» Instructions to follow: Each line of the listing below should come back exactly as it is.

--

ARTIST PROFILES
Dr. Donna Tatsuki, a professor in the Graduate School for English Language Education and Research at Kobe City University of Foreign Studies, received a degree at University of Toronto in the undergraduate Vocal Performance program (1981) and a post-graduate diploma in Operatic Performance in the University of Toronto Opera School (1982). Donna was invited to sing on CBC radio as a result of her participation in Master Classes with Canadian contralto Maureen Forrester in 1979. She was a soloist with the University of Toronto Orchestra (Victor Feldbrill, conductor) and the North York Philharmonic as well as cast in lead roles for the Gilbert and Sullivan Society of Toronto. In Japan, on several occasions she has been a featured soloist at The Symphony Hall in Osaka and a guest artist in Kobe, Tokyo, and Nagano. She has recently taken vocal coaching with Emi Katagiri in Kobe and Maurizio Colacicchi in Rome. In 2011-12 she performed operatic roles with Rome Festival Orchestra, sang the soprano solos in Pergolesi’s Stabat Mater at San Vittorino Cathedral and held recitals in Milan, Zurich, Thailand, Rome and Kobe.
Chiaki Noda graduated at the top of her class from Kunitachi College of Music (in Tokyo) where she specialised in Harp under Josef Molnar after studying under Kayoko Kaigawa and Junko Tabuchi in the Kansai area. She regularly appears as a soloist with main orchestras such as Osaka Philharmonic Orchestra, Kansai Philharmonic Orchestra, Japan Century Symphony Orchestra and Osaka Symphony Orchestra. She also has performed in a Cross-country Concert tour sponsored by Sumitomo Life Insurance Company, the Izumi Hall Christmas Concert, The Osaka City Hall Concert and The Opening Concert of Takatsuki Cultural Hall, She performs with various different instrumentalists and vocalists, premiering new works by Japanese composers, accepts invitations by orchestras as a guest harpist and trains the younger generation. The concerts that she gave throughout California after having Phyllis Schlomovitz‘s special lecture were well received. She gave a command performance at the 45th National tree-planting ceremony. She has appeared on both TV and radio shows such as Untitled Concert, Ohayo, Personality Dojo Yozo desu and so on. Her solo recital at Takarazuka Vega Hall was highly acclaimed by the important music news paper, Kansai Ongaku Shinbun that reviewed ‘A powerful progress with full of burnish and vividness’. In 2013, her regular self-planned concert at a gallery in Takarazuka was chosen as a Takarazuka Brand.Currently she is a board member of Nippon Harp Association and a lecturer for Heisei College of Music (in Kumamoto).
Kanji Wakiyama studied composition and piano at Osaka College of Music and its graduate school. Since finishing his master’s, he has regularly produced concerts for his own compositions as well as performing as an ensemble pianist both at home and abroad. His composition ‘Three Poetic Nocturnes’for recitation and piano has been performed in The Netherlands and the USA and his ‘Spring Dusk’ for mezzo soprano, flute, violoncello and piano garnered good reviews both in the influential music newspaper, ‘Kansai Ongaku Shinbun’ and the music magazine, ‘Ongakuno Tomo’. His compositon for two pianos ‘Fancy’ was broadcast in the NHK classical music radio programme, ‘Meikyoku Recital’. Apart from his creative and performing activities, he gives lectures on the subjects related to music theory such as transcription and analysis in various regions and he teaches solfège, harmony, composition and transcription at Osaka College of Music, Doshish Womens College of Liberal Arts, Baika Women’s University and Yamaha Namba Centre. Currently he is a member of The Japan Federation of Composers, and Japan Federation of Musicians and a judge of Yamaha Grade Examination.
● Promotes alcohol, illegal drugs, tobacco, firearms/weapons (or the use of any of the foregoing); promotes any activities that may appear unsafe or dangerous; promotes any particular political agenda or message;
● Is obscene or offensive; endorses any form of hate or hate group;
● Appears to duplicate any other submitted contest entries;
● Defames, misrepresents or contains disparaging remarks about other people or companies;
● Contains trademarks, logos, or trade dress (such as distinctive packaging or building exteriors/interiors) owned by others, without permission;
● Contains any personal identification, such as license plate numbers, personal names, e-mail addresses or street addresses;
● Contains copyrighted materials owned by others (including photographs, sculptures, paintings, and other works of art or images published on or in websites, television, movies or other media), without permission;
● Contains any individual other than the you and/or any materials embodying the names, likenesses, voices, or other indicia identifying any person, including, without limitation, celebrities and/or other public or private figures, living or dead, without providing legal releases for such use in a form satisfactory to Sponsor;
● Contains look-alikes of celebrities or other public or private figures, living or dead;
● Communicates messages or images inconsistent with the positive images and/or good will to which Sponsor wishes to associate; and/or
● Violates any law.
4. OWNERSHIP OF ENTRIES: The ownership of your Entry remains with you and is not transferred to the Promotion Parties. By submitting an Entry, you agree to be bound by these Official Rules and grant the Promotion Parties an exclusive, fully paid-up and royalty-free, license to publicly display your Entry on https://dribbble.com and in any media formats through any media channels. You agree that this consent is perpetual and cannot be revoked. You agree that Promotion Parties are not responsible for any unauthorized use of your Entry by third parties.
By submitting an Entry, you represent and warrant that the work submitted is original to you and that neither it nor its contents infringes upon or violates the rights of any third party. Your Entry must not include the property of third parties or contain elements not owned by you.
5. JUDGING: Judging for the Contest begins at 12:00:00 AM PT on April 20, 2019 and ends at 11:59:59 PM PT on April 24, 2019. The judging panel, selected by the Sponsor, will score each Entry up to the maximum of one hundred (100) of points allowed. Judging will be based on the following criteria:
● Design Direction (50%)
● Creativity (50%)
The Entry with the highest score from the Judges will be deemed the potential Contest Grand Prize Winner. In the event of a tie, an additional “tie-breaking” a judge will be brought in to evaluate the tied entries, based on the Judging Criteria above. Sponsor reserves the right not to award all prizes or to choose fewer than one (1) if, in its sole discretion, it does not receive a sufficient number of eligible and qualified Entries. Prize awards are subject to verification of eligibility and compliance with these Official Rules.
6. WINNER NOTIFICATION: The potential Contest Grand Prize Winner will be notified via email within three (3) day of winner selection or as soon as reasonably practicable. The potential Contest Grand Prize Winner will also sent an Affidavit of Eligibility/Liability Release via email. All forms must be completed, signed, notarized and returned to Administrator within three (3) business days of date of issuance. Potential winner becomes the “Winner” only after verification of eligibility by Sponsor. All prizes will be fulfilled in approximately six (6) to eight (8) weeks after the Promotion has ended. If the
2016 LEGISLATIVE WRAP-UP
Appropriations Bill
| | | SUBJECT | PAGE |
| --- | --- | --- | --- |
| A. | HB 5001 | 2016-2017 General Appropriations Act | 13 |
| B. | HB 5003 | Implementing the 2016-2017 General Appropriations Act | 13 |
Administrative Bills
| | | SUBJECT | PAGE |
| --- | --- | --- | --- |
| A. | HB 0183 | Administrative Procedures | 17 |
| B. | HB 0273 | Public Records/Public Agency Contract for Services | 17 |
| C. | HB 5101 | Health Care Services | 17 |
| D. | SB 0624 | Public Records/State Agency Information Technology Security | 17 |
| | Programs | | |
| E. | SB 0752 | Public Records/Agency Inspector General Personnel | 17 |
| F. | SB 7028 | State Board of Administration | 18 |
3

--

» Task answer:
ARTIST PROFILES
Dr. Donna Tatsuki, a professor in the Graduate School for English Language Education and Research at Kobe City University of Foreign Studies, received a degree at University of Toronto in the undergraduate Vocal Performance program (1981) and a post-graduate diploma in Operatic Performance in the University of Toronto Opera School (1982). Donna was invited to sing on CBC radio as a result of her participation in Master Classes with Canadian contralto Maureen Forrester in 1979. She was a soloist with the University of Toronto Orchestra (Victor Feldbrill, conductor) and the North York Philharmonic as well as cast in lead roles for the Gilbert and Sullivan Society of Toronto. In Japan, on several occasions she has been a featured soloist at The Symphony Hall in Osaka and a guest artist in Kobe, Tokyo, and Nagano. She has recently taken vocal coaching with Emi Katagiri in Kobe and Maurizio Colacicchi in Rome. In 2011-12 she performed operatic roles with Rome Festival Orchestra, sang the soprano solos in Pergolesi’s Stabat Mater at San Vittorino Cathedral and held recitals in Milan, Zurich, Thailand, Rome and Kobe.
Chiaki Noda graduated at the top of her class from Kunitachi College of Music (in Tokyo) where she specialised in Harp under Josef Molnar after studying under Kayoko Kaigawa and Junko Tabuchi in the Kansai area. She regularly appears as a soloist with main orchestras such as Osaka Philharmonic Orchestra, Kansai Philharmonic Orchestra, Japan Century Symphony Orchestra and Osaka Symphony Orchestra. She also has performed in a Cross-country Concert tour sponsored by Sumitomo Life Insurance Company, the Izumi Hall Christmas Concert, The Osaka City Hall Concert and The Opening Concert of Takatsuki Cultural Hall, She performs with various different instrumentalists and vocalists, premiering new works by Japanese composers, accepts invitations by orchestras as a guest harpist and trains the younger generation. The concerts that she gave throughout California after having Phyllis Schlomovitz‘s special lecture were well received. She gave a command performance at the 45th National tree-planting ceremony. She has appeared on both TV and radio shows such as Untitled Concert, Ohayo, Personality Dojo Yozo desu and so on. Her solo recital at Takarazuka Vega Hall was highly acclaimed by the important music news paper, Kansai Ongaku Shinbun that reviewed ‘A powerful progress with full of burnish and vividness’. In 2013, her regular self-planned concert at a gallery in Takarazuka was chosen as a Takarazuka Brand.Currently she is a board member of Nippon Harp Association and a lecturer for Heisei College of Music (in Kumamoto).
Kanji Wakiyama studied composition and piano at Osaka College of Music and its graduate school. Since finishing his master’s, he has regularly produced concerts for his own compositions as well as performing as an ensemble pianist both at home and abroad. His composition ‘Three Poetic Nocturnes’for recitation and piano has been performed in The Netherlands and the USA and his ‘Spring Dusk’ for mezzo soprano, flute, violoncello and piano garnered good reviews both in the influential music newspaper, ‘Kansai Ongaku Shinbun’ and the music magazine, ‘Ongakuno Tomo’. His compositon for two pianos ‘Fancy’ was broadcast in the NHK classical music radio programme, ‘Meikyoku Recital’. Apart from his creative and performing activities, he gives lectures on the subjects related to music theory such as transcription and analysis in various regions and he teaches solfège, harmony, composition and transcription at Osaka College of Music, Doshish Womens College of Liberal Arts, Baika Women’s University and Yamaha Namba Centre. Currently he is a member of The Japan Federation of Composers, and Japan Federation of Musicians and a judge of Yamaha Grade Examination.
● Promotes alcohol, illegal drugs, tobacco, firearms/weapons (or the use of any of the foregoing); promotes any activities that may appear unsafe or dangerous; promotes any particular political agenda or message;
● Is obscene or offensive; endorses any form of hate or hate group;
● Appears to duplicate any other submitted contest entries;
● Defames, misrepresents or contains disparaging remarks about other people or companies;
● Contains trademarks, logos, or trade dress (such as distinctive packaging or building exteriors/interiors) owned by others, without permission;
● Contains any personal identification, such as license plate numbers, personal names, e-mail addresses or street addresses;
● Contains copyrighted materials owned by others (including photographs, sculptures, paintings, and other works of art or images published on or in websites, television, movies or other media), without permission;
● Contains any individual other than the you and/or any materials embodying the names, likenesses, voices, or other indicia identifying any person, including, without limitation, celebrities and/or other public or private figures, living or dead, without providing legal releases for such use in a form satisfactory to Sponsor;
● Contains look-alikes of celebrities or other public or private figures, living or dead;
● Communicates messages or images inconsistent with the positive images and/or good will to which Sponsor wishes to associate; and/or
● Violates any law.
4. OWNERSHIP OF ENTRIES: The ownership of your Entry remains with you and is not transferred to the Promotion Parties. By submitting an Entry, you agree to be bound by these Official Rules and grant the Promotion Parties an exclusive, fully paid-up and royalty-free, license to publicly display your Entry on https://dribbble.com and in any media formats through any media channels. You agree that this consent is perpetual and cannot be revoked. You agree that Promotion Parties are not responsible for any unauthorized use of your Entry by third parties.
By submitting an Entry, you represent and warrant that the work submitted is original to you and that neither it nor its contents infringes upon or violates the rights of any third party. Your Entry must not include the property of third parties or contain elements not owned by you.
5. JUDGING: Judging for the Contest begins at 12:00:00 AM PT on April 20, 2019 and ends at 11:59:59 PM PT on April 24, 2019. The judging panel, selected by the Sponsor, will score each Entry up to the maximum of one hundred (100) of points allowed. Judging will be based on the following criteria:
● Design Direction (50%)
● Creativity (50%)
The Entry with the highest score from the Judges will be deemed the potential Contest Grand Prize Winner. In the event of a tie, an additional “tie-breaking” a judge will be brought in to evaluate the tied entries, based on the Judging Criteria above. Sponsor reserves the right not to award all prizes or to choose fewer than one (1) if, in its sole discretion, it does not receive a sufficient number of eligible and qualified Entries. Prize awards are subject to verification of eligibility and compliance with these Official Rules.
6. WINNER NOTIFICATION: The potential Contest Grand Prize Winner will be notified via email within three (3) day of winner selection or as soon as reasonably practicable. The potential Contest Grand Prize Winner will also sent an Affidavit of Eligibility/Liability Release via email. All forms must be completed, signed, notarized and returned to Administrator within three (3) business days of date of issuance. Potential winner becomes the “Winner” only after verification of eligibility by Sponsor. All prizes will be fulfilled in approximately six (6) to eight (8) weeks after the Promotion has ended. If the
2016 LEGISLATIVE WRAP-UP
Appropriations Bill
| | | SUBJECT | PAGE |
| --- | --- | --- | --- |
| A. | HB 5001 | 2016-2017 General Appropriations Act | 13 |
| B. | HB 5003 | Implementing the 2016-2017 General Appropriations Act | 13 |
Administrative Bills
| | | SUBJECT | PAGE |
| --- | --- | --- | --- |
| A. | HB 0183 | Administrative Procedures | 17 |
| B. | HB 0273 | Public Records/Public Agency Contract for Services | 17 |
| C. | HB 5101 | Health Care Services | 17 |
| D. | SB 0624 | Public Records/State Agency Information Technology Security | 17 |
| | Programs | | |
| E. | SB 0752 | Public Records/Agency Inspector General Personnel | 17 |
| F. | SB 7028 | State Board of Administration | 18 |
3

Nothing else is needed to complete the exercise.